■ **TEXT BLOCK**
- - - - -
UNITED STATES

SECURITIES AND EXCHANGE COMMISSION

WASHINGTON, DC 20549

 

 

FORM 8-K

 

 

CURRENT REPORT

Pursuant to Section 13 or 15(d) of

the Securities Exchange Act of 1934

Date of Report (Date of earliest event reported): September 25, 2013

 

 

ONE2ONE LIVING CORPORATION

(Exact Name of Registrant as Specified in Charter)

 

 

 

         
Nevada   000-54024   None
(State or Other Jurisdiction
of Incorporation)
  (Commission
File Number)
  (IRS Employer
Identification No.)

 

3585 North Courtenay Parkway, Suite 5, Merritt Island, Florida 32953

(Address of Principal Executive Offices) (Zip Code)

Registrant’s telephone number, including area code: (877) 407-9797

 

Check the appropriate box below if the Form 8-K filing is intended to simultaneously satisfy the filing obligation of the registrant under any of the following provisions (see General Instruction A.2. below):

 

  ¨ Written communications pursuant to Rule 425 under the Securities Act (17 CFR 230.425)

 

  ¨ Soliciting material pursuant to Rule 14a-12 under the Exchange Act (17 CFR 240.14a-12)

 

  ¨ Pre-commencement communications pursuant to Rule 14d-2(b) under the Exchange Act (17 CFR 240.14d-2(b))

 

  ¨ Pre-commencement communications pursuant to Rule 13e-4(c) under the Exchange Act (17 CFR 240.13e-4(c))

 

 

 

 

Item 1.01. Entry into a Material Definitive Agreement.
- - - - -
■ **WHAT YOU NEED TO DO**
Print the Form 8-K filing in full, with every line as it stands. The records play no part in this.

■ **DATA EXTRACT**
- - - - -
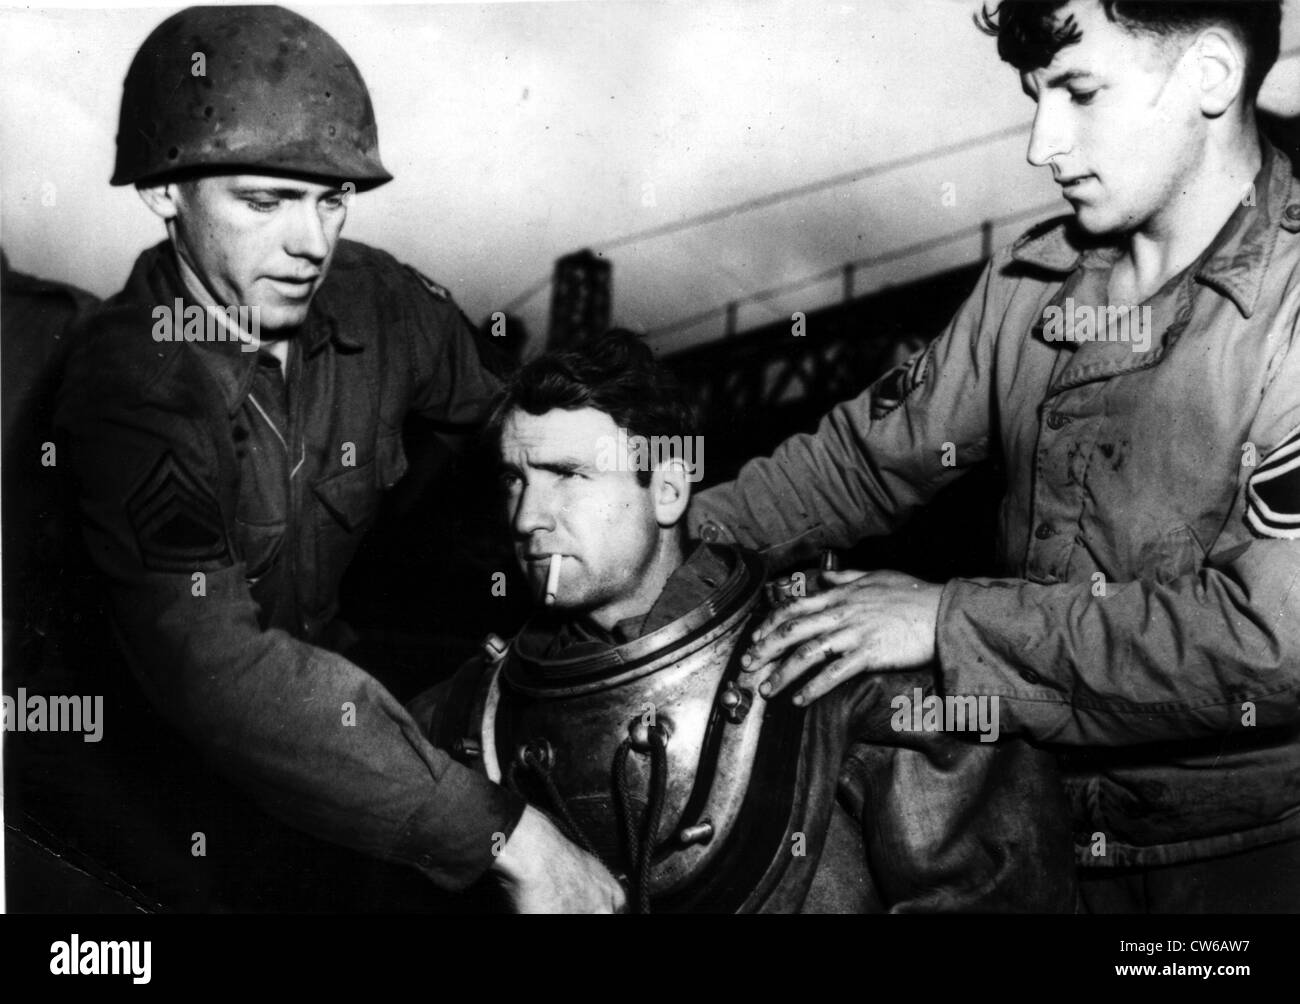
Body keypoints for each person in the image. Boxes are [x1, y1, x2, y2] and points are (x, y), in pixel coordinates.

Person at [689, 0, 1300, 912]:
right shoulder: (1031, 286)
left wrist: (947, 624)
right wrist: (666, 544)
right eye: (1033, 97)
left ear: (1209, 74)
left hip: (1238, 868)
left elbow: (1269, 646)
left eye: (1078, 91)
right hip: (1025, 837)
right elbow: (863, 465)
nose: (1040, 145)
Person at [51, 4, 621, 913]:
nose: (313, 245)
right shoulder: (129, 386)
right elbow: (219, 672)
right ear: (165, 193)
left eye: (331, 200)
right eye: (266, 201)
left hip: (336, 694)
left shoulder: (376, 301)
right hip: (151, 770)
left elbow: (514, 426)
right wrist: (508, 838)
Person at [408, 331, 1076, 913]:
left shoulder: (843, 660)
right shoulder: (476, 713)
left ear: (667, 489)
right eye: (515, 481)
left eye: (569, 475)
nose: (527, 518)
- - - - -
■ **TASK ANSWER**
UNITED STATES

SECURITIES AND EXCHANGE COMMISSION

WASHINGTON, DC 20549

 

 

FORM 8-K

 

 

CURRENT REPORT

Pursuant to Section 13 or 15(d) of

the Securities Exchange Act of 1934

Date of Report (Date of earliest event reported): September 25, 2013

 

 

ONE2ONE LIVING CORPORATION

(Exact Name of Registrant as Specified in Charter)

 

 

 

         
Nevada   000-54024   None
(State or Other Jurisdiction
of Incorporation)
  (Commission
File Number)
  (IRS Employer
Identification No.)

 

3585 North Courtenay Parkway, Suite 5, Merritt Island, Florida 32953

(Address of Principal Executive Offices) (Zip Code)

Registrant’s telephone number, including area code: (877) 407-9797

 

Check the appropriate box below if the Form 8-K filing is intended to simultaneously satisfy the filing obligation of the registrant under any of the following provisions (see General Instruction A.2. below):

 

  ¨ Written communications pursuant to Rule 425 under the Securities Act (17 CFR 230.425)

 

  ¨ Soliciting material pursuant to Rule 14a-12 under the Exchange Act (17 CFR 240.14a-12)

 

  ¨ Pre-commencement communications pursuant to Rule 14d-2(b) under the Exchange Act (17 CFR 240.14d-2(b))

 

  ¨ Pre-commencement communications pursuant to Rule 13e-4(c) under the Exchange Act (17 CFR 240.13e-4(c))

 

 

 

 

Item 1.01. Entry into a Material Definitive Agreement.